Perhaps the clearest endorsement of the approach is cultural. Engagement surveys and feedback exercises now show employees “really looking forward to automation.” As he puts it, “we now have a solid culture of people who are the ones asking for it. They want to see more automation. They identify and notice the places that could be improved by more effective use of technology.”

Beyond the hype: building the digital foundations for effective AI in insurance

Artificial intelligence has become an important part of how our DevOps team at HD approaches both development and problem-solving,” he said. “We use AI not only to assist with writing code and troubleshooting, but also as another powerful integration tool within our technology stack.

“Our teams leverage capabilities such as Microsoft Azure Cognitive Services and a range of machine learning models for tasks including document classification, optical character recognition (OCR), entity extraction, and data cleanup. These technologies allow us to automate processes and solve challenges that were previously difficult, if not impossible to address through traditional programming approaches alone.

“AI has been on our radar at HD long before the recent surge in attention following ChatGPT. As early as 2018, we were experimenting with machine learning models to help structure our data and identify data integrity issues, laying the groundwork for more advanced capabilities.

“From my perspective, AI represents a natural evolution of digital technology. However, organizations should focus first on building strong digital maturity rather than rushing headfirst into the AI wave. When systems are well integrated and data is properly structured, AI becomes relatively straightforward to implement and scale.

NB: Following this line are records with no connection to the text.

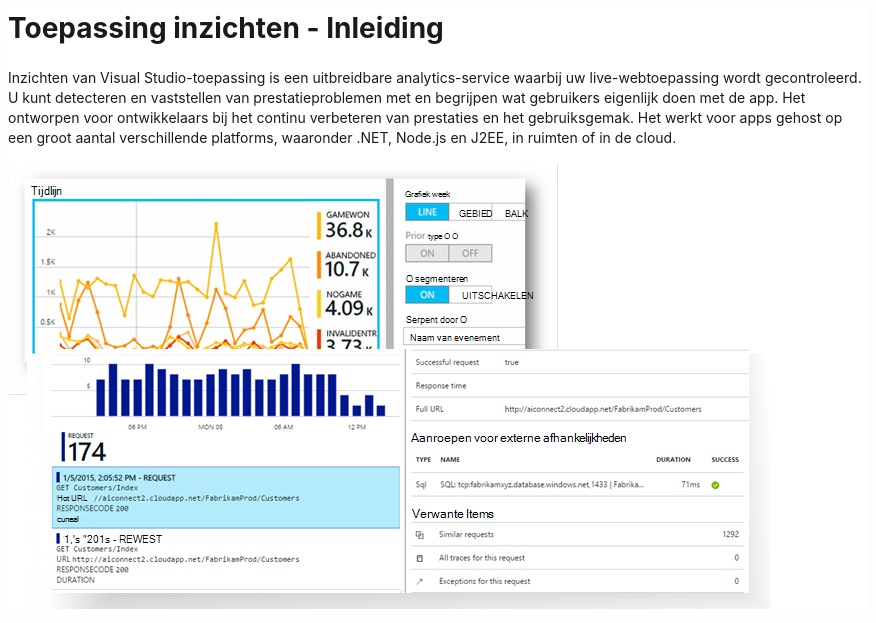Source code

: <properties 
    pageTitle="Toepassing inzichten zelfstudie | Microsoft Azure" 
    description="Gebruik en de prestaties van uw webtoepassing live volgen.  Uw beoordelen wanneer bent problemen opsporen en onderzoeken. Continu bewaken en verbeteren van succes met uw gebruikers." 
    services="application-insights" 
    documentationCenter=""
    authors="alancameronwills" 
    manager="douge"/>

<tags 
    ms.service="application-insights" 
    ms.workload="tbd" 
    ms.tgt_pltfrm="ibiza" 
    ms.devlang="na" 
    ms.topic="article" 
    ms.date="10/15/2016" 
    ms.author="awills"/>
 
# <a name="application-insights---introduction"></a>Toepassing inzichten - Inleiding

Inzichten van Visual Studio-toepassing is een uitbreidbare analytics-service waarbij uw live-webtoepassing wordt gecontroleerd. U kunt detecteren en vaststellen van prestatieproblemen met en begrijpen wat gebruikers eigenlijk doen met de app. Het ontworpen voor ontwikkelaars bij het continu verbeteren van prestaties en het gebruiksgemak. Het werkt voor apps gehost op een groot aantal verschillende platforms, waaronder .NET, Node.js en J2EE, in ruimten of in de cloud. 

![Grafiek gebruikersstatistieken activiteit of lager specifieke gebeurtenissen.](./media/app-insights-overview/00-sample.png)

Without those foundations, the most organizations can realistically achieve is an intelligent chatbot rather than truly transformative capabilities.”

HD Mutual, who chose to own its destiny

For an industry still grappling with legacy systems and cautious attitudes to change, the lesson from Matusiak’s journey is stark. The real transformation did not begin with a multimillion‑dollar platform replacement or a consulting‑led roadmap. It began when a mutual insurer decided to own its technology destiny and hired someone whose job description, at least to begin with, was simply to fix everything.

Balancing innovation and family: Recharging beyond the insurance industry

“Outside of work, I prioritize time with my family,” he said. “My partner, our daughter, and our two elderly rescue dogs. We enjoy long walks, trips to the park, and spending time outdoors whenever we can. Being in nature is one of the ways I disconnect and recharge.

“I also enjoy coding and tackling technical challenges. Building things has always been a passion of mine, and I’m currently working on an AI startup focused on digital sovereignty. The goal is to create an affordable “AI-in-a-box” solution that allows organizations operating in privacy-sensitive environments to benefit from AI without concerns around data leakage or data residency.”

In addition, Matusiak finds time to coach and mentor, helping both individual contributors and executive leaders strengthen their digital literacy and better understand emerging technologies.